Dear Word Detective: I’ve lived most of my life in the southern US, and for most of that time I’ve heard about “bar ditches” beside the road. It has been explained to me that the name refers to the fact that the dirt that makes the “crown” in the center of the road was “bar-aahd” from the ditches. I have been unimpressed by this explanation for forty-five or fifty years now. Any suggestions? — Stewart Bolerjack.
Hey, we live on a road like that, with no shoulder and deep ditches on both sides. You do not wanna end up in one of those ditches. Our road is supposedly two lanes, but it’s been more like 1.5 lanes since the county “improved” it a few years ago. (Our neighbor said, “Jeez, that’s how they build roads in Texas,” which apparently wasn’t a compliment.) People wonder why folks out in the sticks tend to be more religious than city dwellers, and I think it’s partly these roads. There’s nothing like seeing one of the local honor students futzing with his cell phone while he’s coming at you doing 55 in his daddy’s F-350 to suddenly put questions of eternity at the top of your personal agenda.
That “bar-aahd” (“borrowed”) explanation of “bar ditch” that you find unimpressive is, I see from the internet, very widespread. I’ve also heard that a “bar ditch” is so-called because, if you drive your car into one, you might as well start walking to the nearest bar and have a few beers while you wait for the tow truck. A more serious explanation for the term, found in Texas and reported by the Dictionary of American Regional English, says that the name “bar ditch” comes from the fact that it “bars” cattle and sheep from wandering onto the road. If there’s any truth to that being the intention behind the ditches, somebody needs to tell the cows that wander the roads around here.

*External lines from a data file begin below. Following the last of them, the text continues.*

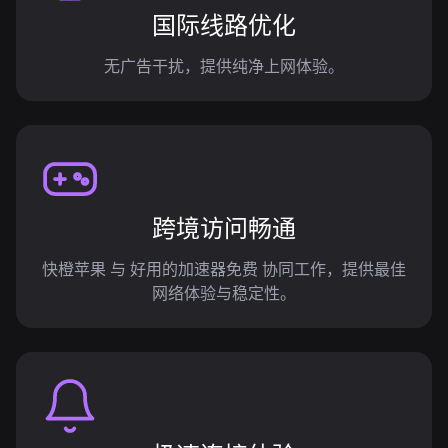
国际线路优化
无广告干扰，提供纯净上网体验。
跨境访问畅通
快橙苹果 与 好用的加速器免费 协同工作，提供最佳
网络体验与稳定性。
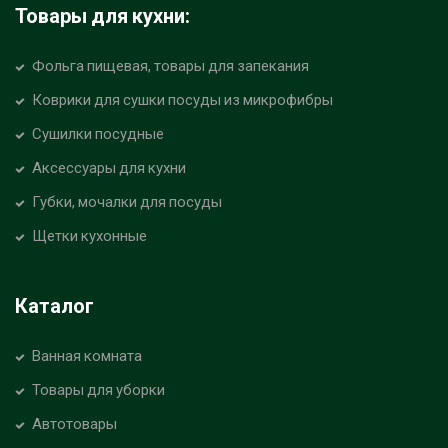
Товары для кухни:
Фольга пищевая, товары для запекания
Коврики для сушки посуды из микрофибры
Сушилки посудные
Аксессуары для кухни
Губки, мочалки для посуды
Щетки кухонные
Каталог
Ванная комната
Товары для уборки
Автотовары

The funny thing about the “bar-aahd” theory you’ve heard is that it may very well be true. The Oxford English Dictionary lists the term “borrow-pit” from 1893, which it defines as “In civil engineering, an excavation formed by the removal of material to be used in filling or embanking,” and notes that it “apparently” comes from the verb “to borrow.” It seems entirely possible that “borrow pit” became “barrow pit” or “barrow ditch” (which is almost as common in the US as “bar ditch”) and then “bar ditch.” The fact that the earth removed from such ditches is indeed frequently used to form the foundation of these roads is a powerful argument for this theory.
There is, however, a complicating factor, which is the existence of the very old English word “barrow,” meaning “mound or hill,” which first appeared in Old English and is still found in place names. It is possible that the “bar” in “bar ditch,” as well as the “barrow” in “barrow ditch,” come from this “barrow,” rather than from “borrow.” At this point “barrow” and “borrow” are so entwined in usage of the term that it’s impossible to pin down the exact origin of “bar ditch.”
Incidentally, if that “barrow” sounds familiar, it’s probably because of “wheelbarrow,” but there’s no connection between the terms. The “barrow” of “wheelbarrow” is a different word, dating back to the early 14th century and originally meaning a kind of platform with handles (like a wooden stretcher) used to carry heavy things. A “barrow” required at least two people to carry it until some genius decided to add a wheel to the front and created the “wheelbarrow.” The old, un-wheeled barrow is now known as a “handbarrow.”